## Goals
a - In the Marie-Antoinette excerpt, what commands does the advice to the Dauphin inside the single quotation marks give him? List each one.
b - Transcribe the Marie-Antoinette excerpt word for word, starting at "Farewell, my dear" and ending at "a Catholic princess.".

----- Source extract -----

Marie-Antoinette, Daughter of the Caesars
Page 5
I say then to you, my dear Dauphin, as I say to my daughter: ‘Cultivate your duties towards God. Seek to cause the happiness of the people over whom you will reign (it will be too soon, come when it may). Love the king, your grandfather; be humane like him; be always accessible to the unfortunate. If you behave in this manner, it is impossible that happiness can fail to be your lot.’ My daughter will love you, I am certain, because I know her. But the more that I answer to you for her affection, and for her anxiety to please you, the more earnestly do I entreat you to vow to her the most sincere attachment.
Farewell, my dear Dauphin. May you be happy. I am bathed in tears. 4
The following is an excerpt of the letter the Empress composed for her daughter on the same day. The letter has often been criticized as an example of Maria Theresa’s controlling personality, but it is important to remember that she was not only a mother sending an immature fourteen-year-old into a den of iniquity but also a Sovereign who must answer for the peace of her empire if the treaty fell through due to Antoine’s lack of upbringing. The advice she gives contains everything for a solid spiritual life in the world as well as what it means to be a Catholic princess.
RULES TO BE READ EVERY MONTH
When you waken, on rising, immediately go down on your knees and say your morning prayers. Then do a little religious reading, even if only for ten minutes or so without being distracted by anything or having spoken to anyone. Everything depends on a good beginning to the day and on the intention with which you begin. This can transform even indifferent actions into good and worthy ones. This is a point you must be quite firm about; its execution depends only on you, and it can influence your spiritual and temporal happiness. It is the same with evening prayers and examining your conscience; but I repeat, your morning prayers and a little religious reading are the most important matters to remember.
Always tell me what books you are reading. Pray as often as you can during the day, especially at Holy Mass. I hope that you will listen to it and learn from it every day, and go twice on Sundays and feast days, if that is the custom at your court. However much I would like you to occupy yourself in praying and with good reading, I would not however wish you to think of introducing something which is not customary in France: you must not claim that something is exceptional, nor cite what is customary here, nor ask for it to be imitated; on the contrary you must conform totally to what is the custom at your court.
Go after dinner if possible and especially on Sunday, to Vespers. Pray in the evening and when you pass in front of a church or a cross, but behave normally while doing so, as this does not prevent your heart concentrating on inner prayers, the presence of God being all that is necessary for this whatever the occasion; your incomparable father had that quality to perfection.
On entering a church, allow yourself to feel only great respect and do not let your curiosity run away with you, as this will lead to distractions. All eyes will be fixed on you; therefore do not give rise to talk. In France people behave in a very respectable way while in church and also while in public; you do not find, as you do here, oratories which are too comfortable, and which often give rise to carelessness in people’s bearing and talk, which scandalizes many in France. Remain on your knees for as long as possible, that is the best way to give an example. Do not allow yourself to assume overly serious expressions as they can seem hypocritical; in that country especially, you must avoid that reproach.

----- Extracted material -----

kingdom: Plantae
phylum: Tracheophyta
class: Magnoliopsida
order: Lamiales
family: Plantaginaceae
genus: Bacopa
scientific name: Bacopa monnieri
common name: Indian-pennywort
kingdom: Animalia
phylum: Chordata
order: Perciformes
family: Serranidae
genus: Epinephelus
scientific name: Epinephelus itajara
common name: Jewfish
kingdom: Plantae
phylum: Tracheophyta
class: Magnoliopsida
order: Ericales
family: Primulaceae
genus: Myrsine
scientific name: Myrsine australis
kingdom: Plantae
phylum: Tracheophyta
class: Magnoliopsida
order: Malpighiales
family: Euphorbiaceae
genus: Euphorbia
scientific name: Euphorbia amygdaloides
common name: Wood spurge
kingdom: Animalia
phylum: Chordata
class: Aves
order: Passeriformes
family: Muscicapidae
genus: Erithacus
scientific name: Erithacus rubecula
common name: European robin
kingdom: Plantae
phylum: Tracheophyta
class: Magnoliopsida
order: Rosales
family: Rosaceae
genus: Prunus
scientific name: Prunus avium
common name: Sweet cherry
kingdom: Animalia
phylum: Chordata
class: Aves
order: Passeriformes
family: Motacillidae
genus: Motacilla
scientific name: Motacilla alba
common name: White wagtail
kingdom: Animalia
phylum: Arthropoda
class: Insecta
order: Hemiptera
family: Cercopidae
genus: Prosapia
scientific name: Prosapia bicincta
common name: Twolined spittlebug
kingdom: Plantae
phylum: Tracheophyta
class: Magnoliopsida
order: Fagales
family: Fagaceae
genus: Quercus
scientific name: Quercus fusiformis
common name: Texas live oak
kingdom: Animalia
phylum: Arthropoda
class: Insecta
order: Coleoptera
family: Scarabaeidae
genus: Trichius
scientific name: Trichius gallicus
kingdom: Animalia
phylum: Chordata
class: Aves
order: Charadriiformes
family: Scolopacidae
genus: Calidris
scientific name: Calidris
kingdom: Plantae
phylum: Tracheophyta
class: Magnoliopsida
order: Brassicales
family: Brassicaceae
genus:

-----

## Responses to the tasks
a -
1. Cultivate your duties towards God.
2. Seek to cause the happiness of the people over whom you will reign.
3. Love the king, your grandfather.
4. Be humane like him.
5. Be always accessible to the unfortunate.

b -
Farewell, my dear Dauphin. May you be happy. I am bathed in tears. 4
The following is an excerpt of the letter the Empress composed for her daughter on the same day. The letter has often been criticized as an example of Maria Theresa’s controlling personality, but it is important to remember that she was not only a mother sending an immature fourteen-year-old into a den of iniquity but also a Sovereign who must answer for the peace of her empire if the treaty fell through due to Antoine’s lack of upbringing. The advice she gives contains everything for a solid spiritual life in the world as well as what it means to be a Catholic princess.